简体   繁体   English

从flexmix对象预测(R)

[英]predicting from flexmix object (R)

I fit some data to a mixture distribution of two gaussian in flexmix : 我将一些数据拟合为flexmix中两个高斯的混合分布:

data("NPreg", package = "flexmix")
mod <- flexmix(yn ~ x, data = NPreg, k = 2,
           model = list(FLXMRglm(yn ~ x, family= "gaussian"),
                        FLXMRglm(yn ~ x, family = "gaussian")))

the model fit is as follows: 模型拟合如下:

> mod

Call:
flexmix(formula = yn ~ x, data = NPreg, k = 2, model =    list(FLXMRglm(yn ~ x, family = "gaussian"), 
    FLXMRglm(yn ~ x, family = "gaussian")))

Cluster sizes:
  1   2 
 74 126 

convergence after 31 iterations

But how do I actually predict from this model? 但是我实际上如何从该模型进行预测?

when I do 当我做

pred <- predict(mod, NPreg)

I get a list with the predictions from each of the two components 我得到了两个组成部分的预测清单

To get a single prediction, do I have to add in the cluster sizes like this? 要获得单个预测,是否必须添加这样的群集大小?

single <- (74/200)* pred$Comp.1[,1] + (126/200)*pred$Comp.2[,2]

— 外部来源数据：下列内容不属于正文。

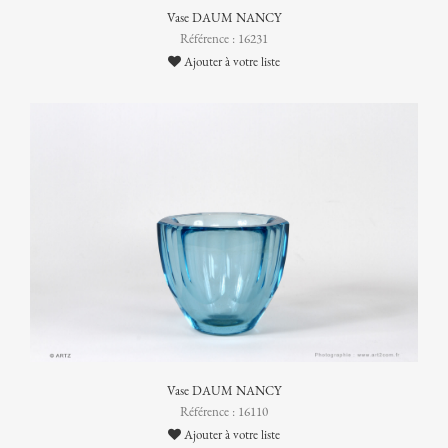
Vase DAUM NANCY
Référence : 16231
Ajouter à votre liste
Vase DAUM NANCY
Référence : 16110
Ajouter à votre liste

I use flexmix for prediction in the following way: 我通过以下方式使用flexmix进行预测:

pred = predict(mod, NPreg)
clust = clusters(mod,NPreg)
result = cbind(NPreg,data.frame(pred),data.frame(clust))
plot(result$yn,col = c("red","blue")[result$clust],pch = 16,ylab = "yn")

NPreg中的簇

And the confusion matrix: 和混淆矩阵:

table(result$class,result$clust)

NPreg的混淆矩阵

For getting the predicted values of yn , I select the component value of the cluster to which a data point belongs. 为了获得yn的预测值,我选择了数据点所属的群集的组件值。

for(i in 1:nrow(result)){
  result$pred_model1[i] = result[,paste0("Comp.",result$clust[i],".1")][i]
  result$pred_model2[i] = result[,paste0("Comp.",result$clust[i],".2")][i]
}

The actual vs predicted results show the fit (adding only one of them here as both of your models are same, you would use pred_model2 for the second model). 实际结果与预测结果显示出拟合度(由于两个模型都相同,因此在此处仅添加其中一个,第二个模型将使用pred_model2 )。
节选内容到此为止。